Argentina approves non-profit patient cannabis collectives

While it may sound like old hat to cannabis industry experts in North America, the Argentine government has just taken a bold step that will allow patients access to medicinal cannabis in a way not found in most reformed jurisdictions elsewhere . Namely, the Argentine Ministry of Health has authorized specially licensed and licensed non-profit organizations to grow cannabis for medical patients.

Each NGO is allowed to provide cannabis to up to 150 people, grow both indoors and outdoors, and register multiple properties for the same purpose. Patients must also participate in a special registry called the Registry of the Cannabis Program (REPROCANN). Nonprofit organizations that enroll more than 150 patients may also apply for approval to expand those patient numbers into the National Program for the Study and Research of Medicinal Cannabis.

Resolution 673 modifies an Argentine resolution passed in March last year that established and regulated the operation of the REPROCANN program and created the basic parameters of controlled cultivation for medicinal users.

The details

Each non-profit organization is allowed to grow up to nine plants per patient and is allocated up to 6 m² for indoor growing and up to 15 m² for outdoor growing for this purpose. When transported by vehicle, up to six 30ml bottles of cannabis extract or up to 40 grams of dried flower are allowed by authorized personnel.

The program was set up to facilitate guaranteed access to treatments for medicinal cannabis users and allow third parties to provide the same to registered patients.

Cannabis reform in Argentina

Cannabis has been decriminalized for personal use in Argentina since the Supreme Court ruled in 2009 and further ruled that personal use is a constitutional right. General consumption is tolerated. The consumption for medical purposes was not regulated until now. However, growing, selling and transporting cannabis remained illegal.

In March 2017, the Argentine Senate approved the medical use of CBD oil. In late November 2020, President Alberto Fernandez signed a decree allowing home cultivation of cannabis and subsidized medical access.

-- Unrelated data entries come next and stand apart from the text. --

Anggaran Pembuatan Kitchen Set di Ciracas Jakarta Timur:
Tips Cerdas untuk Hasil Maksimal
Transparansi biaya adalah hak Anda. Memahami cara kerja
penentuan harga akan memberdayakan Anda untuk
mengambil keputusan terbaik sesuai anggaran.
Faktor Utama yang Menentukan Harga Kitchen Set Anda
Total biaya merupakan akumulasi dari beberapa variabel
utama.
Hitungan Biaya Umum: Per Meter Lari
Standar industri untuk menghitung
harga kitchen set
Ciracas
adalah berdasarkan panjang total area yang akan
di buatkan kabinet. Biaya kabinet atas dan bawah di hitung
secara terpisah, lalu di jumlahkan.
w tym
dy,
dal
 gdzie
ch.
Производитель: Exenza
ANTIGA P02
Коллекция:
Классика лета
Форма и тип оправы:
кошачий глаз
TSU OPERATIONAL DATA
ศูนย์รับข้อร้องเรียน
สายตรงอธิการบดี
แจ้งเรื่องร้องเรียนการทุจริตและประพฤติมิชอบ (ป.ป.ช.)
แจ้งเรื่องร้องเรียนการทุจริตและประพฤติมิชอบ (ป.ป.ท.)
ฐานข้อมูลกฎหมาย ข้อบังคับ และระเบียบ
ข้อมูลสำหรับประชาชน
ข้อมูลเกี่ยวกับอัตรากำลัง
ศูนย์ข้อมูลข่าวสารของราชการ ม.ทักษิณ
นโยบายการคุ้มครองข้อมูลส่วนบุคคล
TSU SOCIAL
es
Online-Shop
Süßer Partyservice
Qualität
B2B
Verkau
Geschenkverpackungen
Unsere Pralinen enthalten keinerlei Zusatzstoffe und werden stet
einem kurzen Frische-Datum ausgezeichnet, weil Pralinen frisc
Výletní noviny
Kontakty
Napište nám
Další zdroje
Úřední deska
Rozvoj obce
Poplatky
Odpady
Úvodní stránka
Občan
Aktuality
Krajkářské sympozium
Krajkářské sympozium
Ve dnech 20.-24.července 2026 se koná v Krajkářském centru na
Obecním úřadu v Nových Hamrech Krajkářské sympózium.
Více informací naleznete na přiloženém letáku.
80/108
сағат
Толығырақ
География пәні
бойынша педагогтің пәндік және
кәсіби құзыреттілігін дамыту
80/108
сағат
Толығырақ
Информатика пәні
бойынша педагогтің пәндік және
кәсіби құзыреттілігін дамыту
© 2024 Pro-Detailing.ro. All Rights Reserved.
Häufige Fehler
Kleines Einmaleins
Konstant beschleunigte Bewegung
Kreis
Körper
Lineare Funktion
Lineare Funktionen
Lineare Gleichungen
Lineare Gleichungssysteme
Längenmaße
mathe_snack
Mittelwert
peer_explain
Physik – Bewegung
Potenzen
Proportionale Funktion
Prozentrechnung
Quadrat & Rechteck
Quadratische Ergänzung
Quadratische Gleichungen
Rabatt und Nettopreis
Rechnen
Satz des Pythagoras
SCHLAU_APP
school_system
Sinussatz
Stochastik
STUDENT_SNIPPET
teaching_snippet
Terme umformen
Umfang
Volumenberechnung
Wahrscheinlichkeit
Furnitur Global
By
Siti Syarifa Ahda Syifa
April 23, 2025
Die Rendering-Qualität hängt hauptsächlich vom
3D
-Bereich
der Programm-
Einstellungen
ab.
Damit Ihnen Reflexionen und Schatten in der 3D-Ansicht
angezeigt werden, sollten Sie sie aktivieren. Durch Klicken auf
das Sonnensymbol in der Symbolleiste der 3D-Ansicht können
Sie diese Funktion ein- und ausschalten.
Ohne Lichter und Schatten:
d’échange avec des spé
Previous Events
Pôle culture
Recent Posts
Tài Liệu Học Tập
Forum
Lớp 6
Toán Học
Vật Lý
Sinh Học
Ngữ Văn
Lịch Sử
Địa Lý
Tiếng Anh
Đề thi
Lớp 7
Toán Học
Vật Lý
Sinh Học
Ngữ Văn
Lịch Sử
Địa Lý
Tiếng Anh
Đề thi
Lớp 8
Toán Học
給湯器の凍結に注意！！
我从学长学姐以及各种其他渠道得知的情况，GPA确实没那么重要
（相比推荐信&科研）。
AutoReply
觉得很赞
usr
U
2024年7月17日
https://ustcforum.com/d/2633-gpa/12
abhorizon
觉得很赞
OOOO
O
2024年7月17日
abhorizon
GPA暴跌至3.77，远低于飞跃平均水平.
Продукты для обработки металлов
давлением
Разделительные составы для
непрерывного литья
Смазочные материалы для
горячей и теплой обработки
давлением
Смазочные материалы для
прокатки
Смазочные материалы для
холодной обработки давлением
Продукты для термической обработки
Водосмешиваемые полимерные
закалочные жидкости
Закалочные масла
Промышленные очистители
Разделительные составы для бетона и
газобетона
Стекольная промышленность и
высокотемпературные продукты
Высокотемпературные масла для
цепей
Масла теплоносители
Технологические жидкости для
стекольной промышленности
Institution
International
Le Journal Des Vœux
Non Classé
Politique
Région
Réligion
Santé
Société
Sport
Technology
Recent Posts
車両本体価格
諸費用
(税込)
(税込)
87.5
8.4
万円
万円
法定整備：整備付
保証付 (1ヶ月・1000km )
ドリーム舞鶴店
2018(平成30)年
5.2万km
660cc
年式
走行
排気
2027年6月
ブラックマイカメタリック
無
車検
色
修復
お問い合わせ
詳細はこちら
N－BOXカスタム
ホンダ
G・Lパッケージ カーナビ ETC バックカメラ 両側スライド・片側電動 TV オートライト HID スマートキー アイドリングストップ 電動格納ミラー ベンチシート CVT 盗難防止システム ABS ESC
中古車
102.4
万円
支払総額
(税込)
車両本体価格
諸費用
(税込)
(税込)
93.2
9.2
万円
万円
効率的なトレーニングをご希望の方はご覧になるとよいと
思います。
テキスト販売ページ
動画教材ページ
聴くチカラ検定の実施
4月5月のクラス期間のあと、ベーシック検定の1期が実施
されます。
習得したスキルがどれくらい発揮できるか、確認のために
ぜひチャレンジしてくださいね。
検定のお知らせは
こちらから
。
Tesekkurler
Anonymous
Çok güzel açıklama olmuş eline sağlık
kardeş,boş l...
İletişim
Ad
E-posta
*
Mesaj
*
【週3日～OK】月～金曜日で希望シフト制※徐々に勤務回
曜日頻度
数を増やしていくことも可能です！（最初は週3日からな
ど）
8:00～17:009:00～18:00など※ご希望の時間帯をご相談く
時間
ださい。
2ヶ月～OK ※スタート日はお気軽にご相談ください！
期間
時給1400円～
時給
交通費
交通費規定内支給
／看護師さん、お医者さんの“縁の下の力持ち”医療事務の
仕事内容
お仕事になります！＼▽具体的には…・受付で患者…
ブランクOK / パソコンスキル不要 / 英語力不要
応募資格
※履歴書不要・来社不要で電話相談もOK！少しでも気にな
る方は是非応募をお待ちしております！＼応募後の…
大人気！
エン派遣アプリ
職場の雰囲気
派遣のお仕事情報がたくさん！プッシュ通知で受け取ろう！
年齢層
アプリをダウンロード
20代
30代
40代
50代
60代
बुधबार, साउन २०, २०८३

What Argentina is doing right

While it’s hardly the most prominent cannabis reform program in the world, Argentina’s government appears to be taking a page from other reform programs that have been implemented elsewhere — as well as what hasn’t worked.

For example, in both the US and Canada, patient populations similar to those in Argentina became the basis for legalizing the commercial industry. However, in countries like Holland, certainly until the start of the official national cultivation trial next year, and currently in Spain, the cultivation and cultivation of plants for coffeeshops and clubs remain largely unregulated. Transport between the place of cultivation and the place of consumption and sale remains a dangerous matter, since the entire process is still in a gray area.

In addition, the idea of ​​formalizing patient collectives has not caught on in countries like Europe. Currently, only Switzerland plans to introduce federally regulated cannabis clubs – although the first edition of the same will still be in pharmacies.

The whole discussion about patient collectives and non-profits is completely off the table in Germany, now in the process of establishing guidelines for recreational use (and incredibly delaying the decriminalization process). Patients are still largely left to their own devices in a maze of bureaucratic bureaucracy, beginning with physicians’ reluctance to prescribe cannabis extracts and medicines (and even more cannabis flower), and repeated thwarting of those requests by insurance companies and the state-run- Regulator who makes the final approvals.

When they don’t get this, many patients (who don’t suddenly stop being sick) turn to the black market, which is dangerous for patients both on the quality side and, of course, face criminal penalties if caught with more than about five become up to 15 grams of grass (depending on where they are caught).